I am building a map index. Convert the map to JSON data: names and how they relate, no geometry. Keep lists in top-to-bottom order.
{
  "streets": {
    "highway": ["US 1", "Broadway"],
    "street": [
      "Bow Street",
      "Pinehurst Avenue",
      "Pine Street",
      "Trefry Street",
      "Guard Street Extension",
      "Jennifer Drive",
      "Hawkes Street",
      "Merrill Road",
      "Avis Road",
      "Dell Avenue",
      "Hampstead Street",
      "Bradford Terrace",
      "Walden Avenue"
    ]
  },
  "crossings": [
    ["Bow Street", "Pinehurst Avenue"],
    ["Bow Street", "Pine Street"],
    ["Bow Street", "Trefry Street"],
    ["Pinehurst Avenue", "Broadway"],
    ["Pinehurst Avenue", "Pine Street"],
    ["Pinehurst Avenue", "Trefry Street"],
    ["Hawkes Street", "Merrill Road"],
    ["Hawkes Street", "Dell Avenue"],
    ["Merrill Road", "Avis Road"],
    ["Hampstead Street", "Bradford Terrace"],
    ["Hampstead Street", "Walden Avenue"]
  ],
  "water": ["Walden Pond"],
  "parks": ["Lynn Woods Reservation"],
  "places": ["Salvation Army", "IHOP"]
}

---

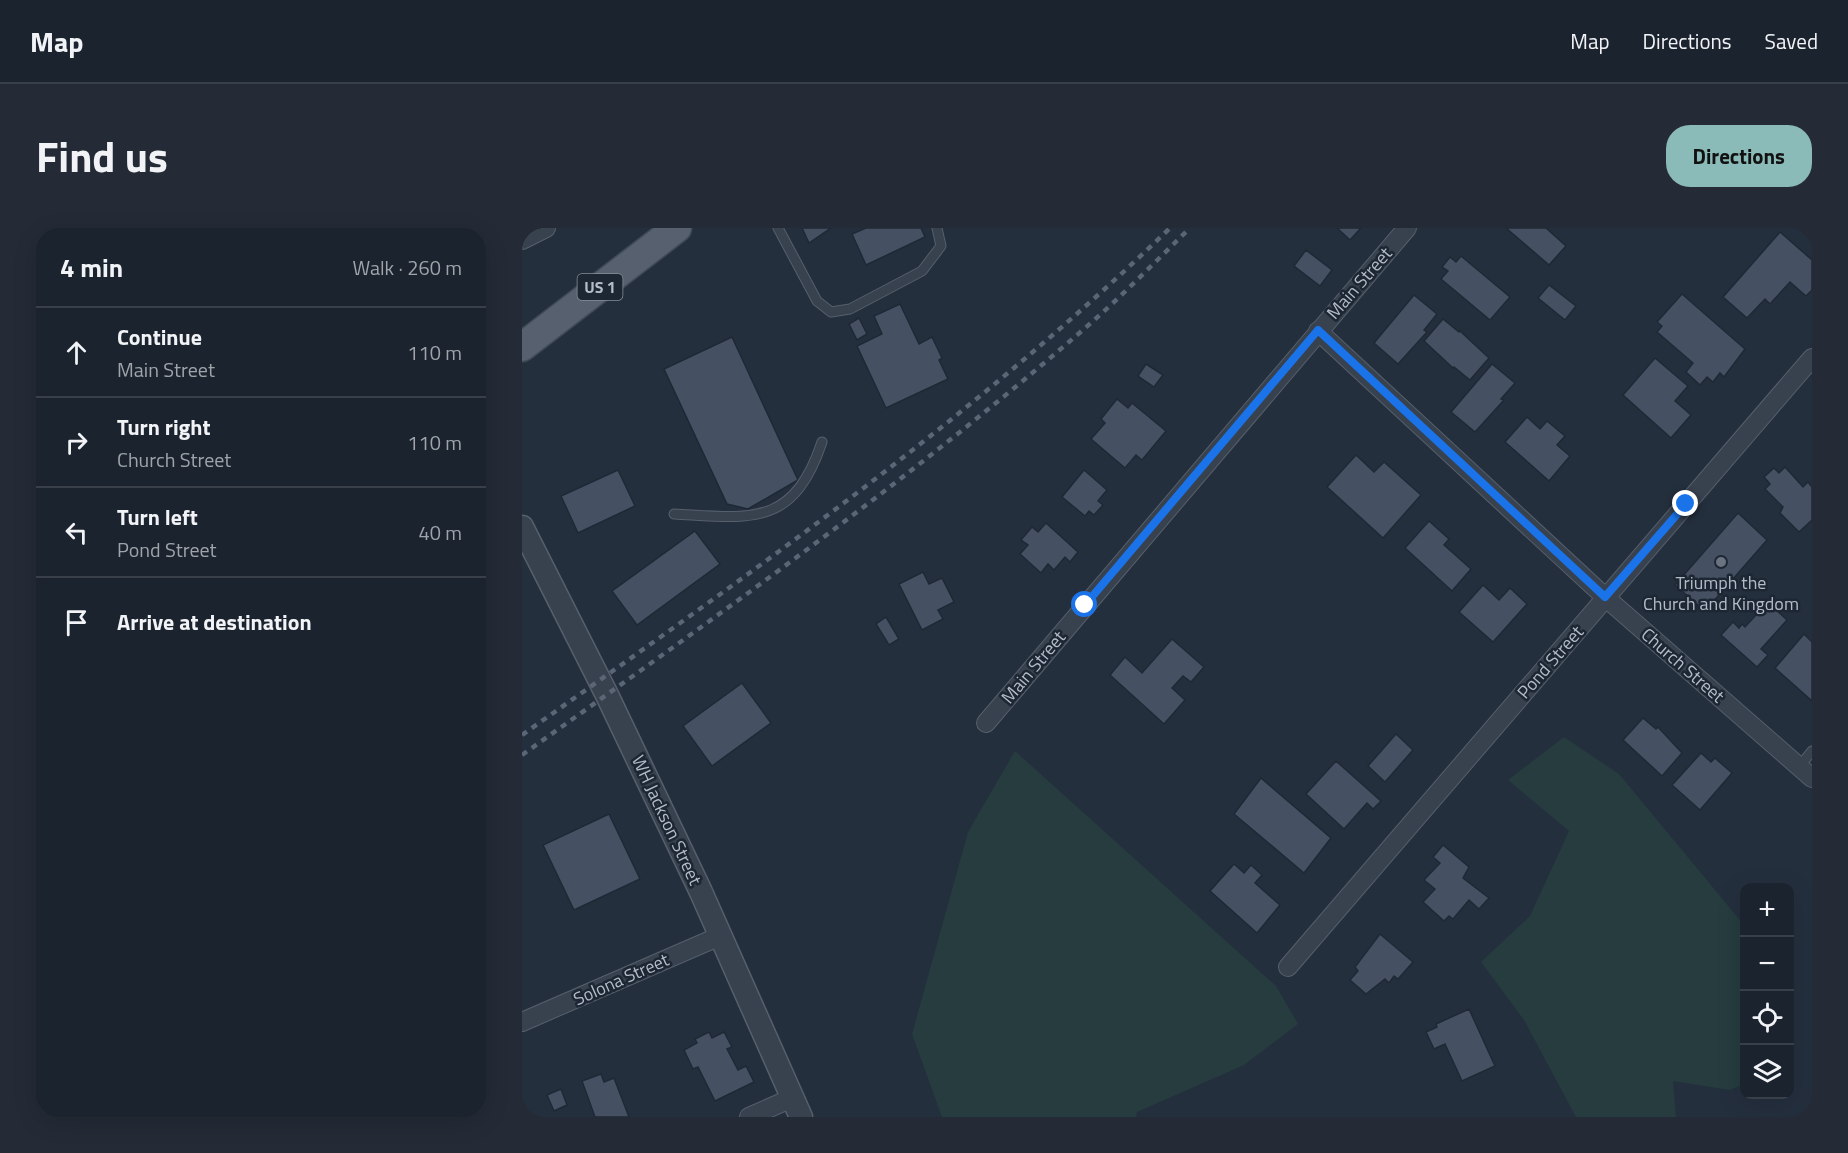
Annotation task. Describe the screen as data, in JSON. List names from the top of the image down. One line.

--

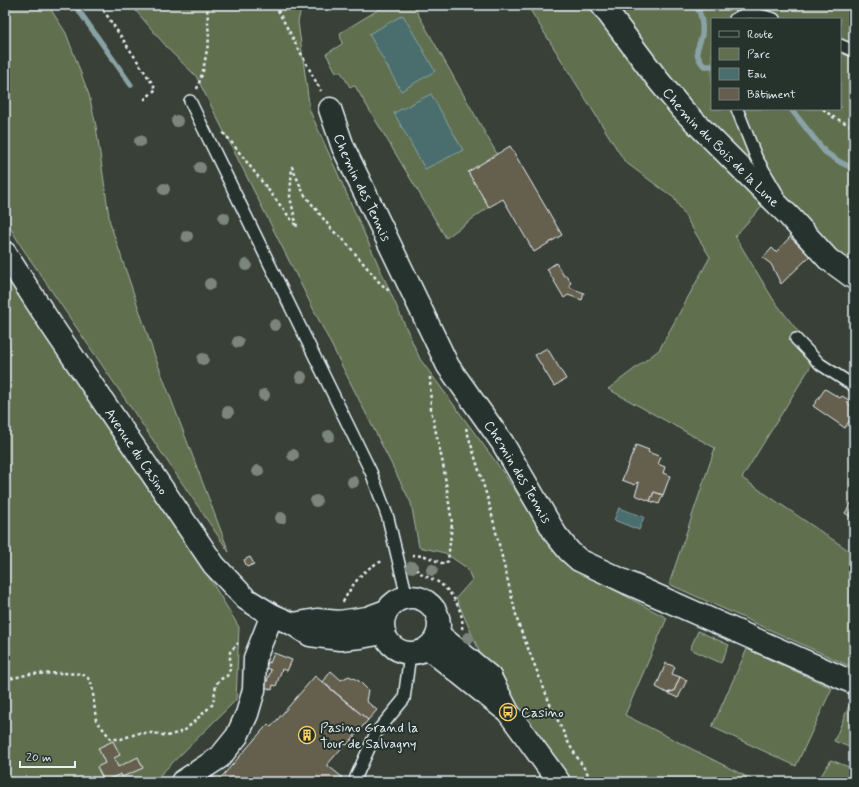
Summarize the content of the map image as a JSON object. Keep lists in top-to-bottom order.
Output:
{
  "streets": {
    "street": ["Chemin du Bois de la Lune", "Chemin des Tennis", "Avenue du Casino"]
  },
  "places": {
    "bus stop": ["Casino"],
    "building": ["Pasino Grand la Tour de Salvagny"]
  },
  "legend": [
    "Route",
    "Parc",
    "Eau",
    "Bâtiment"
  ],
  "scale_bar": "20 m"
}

:: What is needed ::
Find the string "image" in the listing and copy every line in which it occurs.

:: Expected output ::
Annotation task. Describe the screen as data, in JSON. List names from the top of the image down. One line.
Summarize the content of the map image as a JSON object. Keep lists in top-to-bottom order.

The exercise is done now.